We are being sold a lie in society that school equals learning. Schools and learning are discussed by parents, community members, and government officials as if they are interchangeable. So when the community hears “our schools are failing” what they equate that to is: our kids aren’t learning. What is school? What has it become? For me, school is represented by the image below:
School is curriculum (mandated by the school, district, or state), standards (again dictated by the state or nation), high-stakes testing, and the data that comes as a result. Now, I know that much more happens within schools, but these are what define what a school is today. The problem with this, is that many assume that because the school is defined by this neat and tidy box, that learning is happening as a result. This model of schooling feels efficient because it concludes that we get a known, replicable product at the end. That feels predictable. If we have this sort of structure it is assumed that no matter what goes in, a recognizable product will be the result. Just like a factory. If you are inside the box, you are learning, if you start straying outside the box to further explore, discover, or create, and it doesn’t reflect on a test, you are failing. Unfortunately for this model, the world is no longer safe or predictable. It doesn’t fit in a neat and tidy box. An education that cranks out a service, does it with measurable output, and works to reduce costs is not going to produce results we want to live with. The supposition to this model is that there will be no surprises, students will filter through the system and at the end we will have productive, literate adults who can join the workforce. Unfortunately, life isn’t so neat and tidy. You see, in a factory you are working with similar materials that are used to make identical products. But we aren’t working with similar materials. We are working with unique individuals, we are working with children. Children who have different genetic make-up, backgrounds, home lives, hopes, dreams, gifts, and plans. A school model that is so rigid simply cannot work. Schools will always be failing using this model, because they are trying to fit every single child through the same mold. Sure, you can force them to contort and conform to the mold, but the end product still won’t be the same. It still won’t be neat and tidy.

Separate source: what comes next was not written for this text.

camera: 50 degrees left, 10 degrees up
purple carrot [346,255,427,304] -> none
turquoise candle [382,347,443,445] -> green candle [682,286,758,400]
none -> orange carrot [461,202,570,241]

This is the way I view learning:
This model isn’t so rigid, it offers many paths to learning. No matter which direction(s) a child approaches, learning is the end result. This model offers students flexibility to their learning, it isn’t a “you’re in or you’re out” model. Everyone of us is on our own unique path of learning. Those circles around learning show that even within an approach to learning, children will still travel toward the learning at their own pace as they are developmentally ready. Each unique individual is allowed to approach learning in the ways that make sense to them. I would argue that the rigid school model above does more to hinder learning than to help it. It cuts students off from the learning that could happen and sells the lie that standards and curriculum and tests are all there is to learning.
It is time that we break free of the box. School does not equal learning. Following a curriculum so that you can pass a test is not learning. Let’s build our school model around what learning really looks like. Let’s allow our students the freedom to be the unique individuals they are. Let’s build a school that knows that a test can never be a truly accurate measure of all that a student knows. Let’s help parents, community members, and politicians see why the box is a failing model. We can’t keep waiting around for this change to happen on its own, or for policy makers to come to these conclusions. There is an urgency in education. Children are going through the box school model every day, they don’t have the luxury of time for the adults to get it right. We have to do better and we have to do it now.